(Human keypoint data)
****************

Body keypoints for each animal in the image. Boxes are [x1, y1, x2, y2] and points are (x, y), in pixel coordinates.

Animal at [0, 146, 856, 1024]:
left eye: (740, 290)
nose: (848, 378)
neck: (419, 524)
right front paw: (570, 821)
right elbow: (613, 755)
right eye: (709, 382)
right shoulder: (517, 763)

****************

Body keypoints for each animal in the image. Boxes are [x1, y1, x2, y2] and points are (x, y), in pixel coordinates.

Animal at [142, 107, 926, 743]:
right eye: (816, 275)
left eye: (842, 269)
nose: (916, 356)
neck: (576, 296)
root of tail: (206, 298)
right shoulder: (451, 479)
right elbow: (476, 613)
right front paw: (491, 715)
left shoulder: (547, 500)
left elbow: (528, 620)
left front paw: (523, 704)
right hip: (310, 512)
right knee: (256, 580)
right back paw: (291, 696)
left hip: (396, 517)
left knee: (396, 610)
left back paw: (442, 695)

****************

- _Exercise instructions_
Starting with the line above that holds "left front paw: (523, 704)" and stopping with the line that holds "left back paw: (442, 695)", reproduce each line exactly, omitting all other lines.

- _Response below_
left front paw: (523, 704)
right hip: (310, 512)
right knee: (256, 580)
right back paw: (291, 696)
left hip: (396, 517)
left knee: (396, 610)
left back paw: (442, 695)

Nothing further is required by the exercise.